===== READING TEXT
Italian cruiser Scipione Africano

Scipione Africano was an Italian Capitani Romani-class light cruiser, which served in the Regia Marina during World War II. As she commissioned in the spring of 1943, the majority of her service took place on the side of the Allies - 146 wartime missions after the Armistice of Cassibile versus 15 before.[3] She remained commissioned in the Italian navy after the war, until allocated to France as war reparations by the Paris Peace Treaties of 1947. Scipione Africano was decommissioned from the Marina Militare in August 1948 and subsequently commissioned into the Marine Nationale as Guichen, after briefly being known as S.7.[3]

Scipione Africano surrendering at Malta on 9 September 1943
History
Italy
Name: Scipione Africano
Namesake: Scipio Africanus
Ordered: 1937[1]
Laid down: 28 September 1939
Launched: 12 January 1941
Commissioned: 23 April 1943
Decommissioned: 8 August 1948
Fate: Ceded to France as war reparations, 1948
History
France
Name: Guichen
Namesake: Luc Urbain de Bouëxic, comte de Guichen
Acquired: 15 August 1948
Commissioned: August 1948
Decommissioned: 1961
Stricken: 1 June 1976
Fate: Scrapped, 1982
General characteristics
Class and type: Capitani Romani-class cruiser
Displacement:
  • 3,750 long tons (3,810 t) standard
  • 5,420 long tons (5,510 t) full load
Length: 142.2 m (466 ft 6 in) overall
Beam: 14.4 m (47 ft 3 in)
Draught: 4.1 m (13 ft 5 in)
Propulsion:
  • 2 shaft geared turbines
  • 4 boilers
  • 110,000 hp (82,000 kW)
Speed: 41 knots (76 km/h; 47 mph)[2]
Range: 4,350 nmi (8,060 km; 5,010 mi) at 18 knots (33 km/h; 21 mph)
Complement: 418
Sensors and
processing systems:
EC-3/ter Gufo radar
Armament:
Armour:

Scipione Africano was named after Publius Cornelius Scipio Africanus, the Roman general and later consul. Her name under French service was in honour of Luc Urbain de Bouëxic, comte de Guichen.

Design

The Capitani Romani-class were originally designed as scout cruisers for ocean operations ("ocean scout", esploratori oceanici), although some authors consider them to have been heavy destroyers.[4] After the war the two units still in service were reclassified as flotilla leaders (caccia conduttori).
==========
===== EXCERPTED RECORDS
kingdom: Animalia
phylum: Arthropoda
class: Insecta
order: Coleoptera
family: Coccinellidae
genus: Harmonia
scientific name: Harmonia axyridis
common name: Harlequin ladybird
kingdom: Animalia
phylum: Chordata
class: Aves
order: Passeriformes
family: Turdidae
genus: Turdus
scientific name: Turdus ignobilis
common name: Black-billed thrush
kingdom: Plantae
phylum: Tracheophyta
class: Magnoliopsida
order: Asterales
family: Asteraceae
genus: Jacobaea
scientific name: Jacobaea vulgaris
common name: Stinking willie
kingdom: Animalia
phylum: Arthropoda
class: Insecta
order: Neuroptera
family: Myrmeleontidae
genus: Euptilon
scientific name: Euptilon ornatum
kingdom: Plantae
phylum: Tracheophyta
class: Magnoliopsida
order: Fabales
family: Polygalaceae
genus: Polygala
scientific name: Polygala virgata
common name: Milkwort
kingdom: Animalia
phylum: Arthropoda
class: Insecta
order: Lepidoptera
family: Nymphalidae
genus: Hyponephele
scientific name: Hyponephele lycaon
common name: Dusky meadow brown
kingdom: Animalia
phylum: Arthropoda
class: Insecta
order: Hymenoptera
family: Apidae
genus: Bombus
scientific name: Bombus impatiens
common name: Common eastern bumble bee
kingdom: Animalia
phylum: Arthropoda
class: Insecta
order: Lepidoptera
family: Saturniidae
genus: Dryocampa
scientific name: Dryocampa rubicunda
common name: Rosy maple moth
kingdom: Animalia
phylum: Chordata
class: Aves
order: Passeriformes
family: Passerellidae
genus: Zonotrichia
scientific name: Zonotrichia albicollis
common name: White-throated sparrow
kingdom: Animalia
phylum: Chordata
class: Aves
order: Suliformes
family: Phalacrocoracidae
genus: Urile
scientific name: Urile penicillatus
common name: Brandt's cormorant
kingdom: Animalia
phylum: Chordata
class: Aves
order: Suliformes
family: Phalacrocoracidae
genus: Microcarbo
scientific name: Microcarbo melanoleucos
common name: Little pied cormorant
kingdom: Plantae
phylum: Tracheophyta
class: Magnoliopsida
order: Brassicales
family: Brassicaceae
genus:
==========
__PROBLEM SET__
A - In the Scipione Africano article, on what date was the ship launched?
B - Carry on the Scipione Africano article from its final sentence.
The items can be set aside.

__RESULTS OF THE TASKS__
A - 12 January 1941

B -
The design was fundamentally a light, almost unarmoured hull with a large power plant and cruiser style armament. The original design was modified to sustain the prime requirements of speed and firepower. Given their machinery development of 93,210 kW (125,000 hp), equivalent to that of the 17,000-ton cruisers of the Des Moines class, the target speed was over 41 knots (76 km/h; 47 mph), but the ships were left virtually unarmoured. As a result, the three completed warships achieved 43 knots (80 km/h) during trials.[5] The Capitani Romani-class vessels shipped a main battery of eight 135 mm (5 in) guns, with a rate of fire of eight rounds per minute and a range of 19,500 m (21,300 yd). They also carried eight 533 mm (21 in) torpedo tubes. The wartime load dropped the operational speed by one to five knots (1.9 to 9.3 km/h; 1.2 to 5.8 mph), depending on the source.[6][7]

History

Regia Marina Service

Ordered under the 1938 naval program, Scipione Africano was the tenth member of her class, laid down at the Odero-Terni-Orlando (OTO) shipyard in Livorno on 28 September 1939. Due to shortages of high strength steel caused by sanctions imposed on Italy by France and Britain, work progressed slowly and the cruiser was launched on 12 January 1941. Once again, material shortages lead to a drawn out fitting-out, so it was not until 23 April 1943 that Scipione Africano was completed and commissioned into the Regia Marina.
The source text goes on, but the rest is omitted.